Content starts
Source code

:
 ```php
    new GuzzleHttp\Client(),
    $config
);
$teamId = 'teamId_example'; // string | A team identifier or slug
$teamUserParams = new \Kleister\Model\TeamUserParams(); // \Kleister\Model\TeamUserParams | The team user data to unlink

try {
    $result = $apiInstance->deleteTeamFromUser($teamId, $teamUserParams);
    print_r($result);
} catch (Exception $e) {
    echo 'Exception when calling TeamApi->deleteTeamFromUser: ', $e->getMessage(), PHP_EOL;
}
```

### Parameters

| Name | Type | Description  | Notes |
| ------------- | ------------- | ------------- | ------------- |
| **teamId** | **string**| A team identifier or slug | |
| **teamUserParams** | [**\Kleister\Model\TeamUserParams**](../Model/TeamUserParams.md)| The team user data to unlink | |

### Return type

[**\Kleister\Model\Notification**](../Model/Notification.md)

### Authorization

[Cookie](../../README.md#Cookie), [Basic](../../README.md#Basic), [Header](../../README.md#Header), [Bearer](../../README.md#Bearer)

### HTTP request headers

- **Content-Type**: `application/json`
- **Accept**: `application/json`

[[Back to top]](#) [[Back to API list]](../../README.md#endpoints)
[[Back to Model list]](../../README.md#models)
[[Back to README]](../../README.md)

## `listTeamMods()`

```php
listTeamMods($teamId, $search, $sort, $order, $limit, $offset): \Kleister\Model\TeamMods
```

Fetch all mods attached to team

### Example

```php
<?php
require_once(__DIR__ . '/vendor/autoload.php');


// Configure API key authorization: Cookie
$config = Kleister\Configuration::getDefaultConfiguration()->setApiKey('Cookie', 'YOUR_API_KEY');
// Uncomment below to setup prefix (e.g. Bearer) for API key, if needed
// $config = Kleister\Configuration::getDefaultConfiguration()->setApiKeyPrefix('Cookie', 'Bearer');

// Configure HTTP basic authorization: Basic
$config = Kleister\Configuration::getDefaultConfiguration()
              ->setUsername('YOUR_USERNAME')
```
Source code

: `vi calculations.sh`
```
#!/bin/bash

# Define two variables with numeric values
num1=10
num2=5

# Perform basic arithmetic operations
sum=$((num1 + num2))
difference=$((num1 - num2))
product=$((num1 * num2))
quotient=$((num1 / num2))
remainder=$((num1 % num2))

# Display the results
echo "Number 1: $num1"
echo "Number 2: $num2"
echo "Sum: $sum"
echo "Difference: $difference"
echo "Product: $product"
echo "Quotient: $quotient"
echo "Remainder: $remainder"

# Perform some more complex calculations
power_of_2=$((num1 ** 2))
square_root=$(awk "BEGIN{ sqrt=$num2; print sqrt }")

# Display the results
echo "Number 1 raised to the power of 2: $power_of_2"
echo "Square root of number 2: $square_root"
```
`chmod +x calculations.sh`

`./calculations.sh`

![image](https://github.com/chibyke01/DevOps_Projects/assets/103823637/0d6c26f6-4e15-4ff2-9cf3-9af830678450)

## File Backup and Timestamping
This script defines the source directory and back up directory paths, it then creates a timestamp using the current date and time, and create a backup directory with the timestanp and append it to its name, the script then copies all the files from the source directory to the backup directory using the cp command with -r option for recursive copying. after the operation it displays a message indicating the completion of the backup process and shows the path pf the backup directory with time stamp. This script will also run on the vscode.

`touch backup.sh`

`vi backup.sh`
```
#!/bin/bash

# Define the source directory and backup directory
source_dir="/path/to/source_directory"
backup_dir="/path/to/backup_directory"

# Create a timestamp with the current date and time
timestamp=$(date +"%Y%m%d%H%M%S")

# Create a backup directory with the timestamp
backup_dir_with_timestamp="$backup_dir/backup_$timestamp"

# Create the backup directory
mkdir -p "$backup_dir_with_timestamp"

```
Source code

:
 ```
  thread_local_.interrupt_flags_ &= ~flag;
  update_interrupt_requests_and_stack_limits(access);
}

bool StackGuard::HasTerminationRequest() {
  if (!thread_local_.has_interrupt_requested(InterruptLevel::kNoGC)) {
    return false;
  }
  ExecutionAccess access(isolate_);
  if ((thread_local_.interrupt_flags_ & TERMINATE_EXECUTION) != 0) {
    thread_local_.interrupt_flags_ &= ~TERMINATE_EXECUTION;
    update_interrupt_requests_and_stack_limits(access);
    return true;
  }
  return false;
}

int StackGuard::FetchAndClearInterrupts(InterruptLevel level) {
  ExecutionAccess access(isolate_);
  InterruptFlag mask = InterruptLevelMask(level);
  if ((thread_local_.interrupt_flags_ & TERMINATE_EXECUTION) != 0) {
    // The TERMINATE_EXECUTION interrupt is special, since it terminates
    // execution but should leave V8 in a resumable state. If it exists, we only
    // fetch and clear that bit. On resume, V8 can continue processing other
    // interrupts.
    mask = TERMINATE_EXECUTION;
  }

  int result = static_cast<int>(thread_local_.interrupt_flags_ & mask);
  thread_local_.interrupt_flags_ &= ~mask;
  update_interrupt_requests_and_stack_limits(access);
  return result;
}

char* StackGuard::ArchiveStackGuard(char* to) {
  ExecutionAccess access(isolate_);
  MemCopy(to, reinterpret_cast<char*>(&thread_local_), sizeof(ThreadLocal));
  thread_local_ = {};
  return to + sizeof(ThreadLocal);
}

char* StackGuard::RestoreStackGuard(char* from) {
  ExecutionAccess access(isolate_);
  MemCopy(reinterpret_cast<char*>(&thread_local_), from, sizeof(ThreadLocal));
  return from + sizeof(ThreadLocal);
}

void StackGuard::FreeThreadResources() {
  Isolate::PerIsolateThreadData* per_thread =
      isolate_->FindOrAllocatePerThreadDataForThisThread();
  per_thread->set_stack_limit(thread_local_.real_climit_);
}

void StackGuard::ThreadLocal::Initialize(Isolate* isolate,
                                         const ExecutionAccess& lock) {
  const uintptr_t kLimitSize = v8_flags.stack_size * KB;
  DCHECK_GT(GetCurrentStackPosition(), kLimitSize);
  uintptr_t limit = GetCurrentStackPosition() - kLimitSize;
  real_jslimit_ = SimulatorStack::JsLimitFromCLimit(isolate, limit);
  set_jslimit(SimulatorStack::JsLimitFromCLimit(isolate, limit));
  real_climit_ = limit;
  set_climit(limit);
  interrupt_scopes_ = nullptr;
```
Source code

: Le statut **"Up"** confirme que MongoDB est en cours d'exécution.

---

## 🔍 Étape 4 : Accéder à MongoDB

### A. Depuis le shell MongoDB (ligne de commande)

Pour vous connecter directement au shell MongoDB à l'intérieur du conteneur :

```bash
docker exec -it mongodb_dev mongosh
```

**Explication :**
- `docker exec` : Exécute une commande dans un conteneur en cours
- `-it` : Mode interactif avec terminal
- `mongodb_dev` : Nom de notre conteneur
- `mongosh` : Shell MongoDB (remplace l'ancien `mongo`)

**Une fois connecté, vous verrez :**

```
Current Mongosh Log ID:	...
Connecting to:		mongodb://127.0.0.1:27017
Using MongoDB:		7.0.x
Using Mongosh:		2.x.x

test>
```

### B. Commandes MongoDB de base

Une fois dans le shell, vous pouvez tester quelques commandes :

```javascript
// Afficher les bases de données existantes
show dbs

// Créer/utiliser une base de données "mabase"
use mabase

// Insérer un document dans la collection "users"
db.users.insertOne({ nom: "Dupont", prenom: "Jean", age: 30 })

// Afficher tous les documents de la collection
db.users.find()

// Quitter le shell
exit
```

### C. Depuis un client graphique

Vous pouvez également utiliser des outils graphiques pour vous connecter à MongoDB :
Content ends
## ASSIGNMENT
Using the listing, collect all lines in which the string "sizeof" is found.

## EXERCISE SOLUTION
  MemCopy(to, reinterpret_cast<char*>(&thread_local_), sizeof(ThreadLocal));
  return to + sizeof(ThreadLocal);
  MemCopy(reinterpret_cast<char*>(&thread_local_), from, sizeof(ThreadLocal));
  return from + sizeof(ThreadLocal);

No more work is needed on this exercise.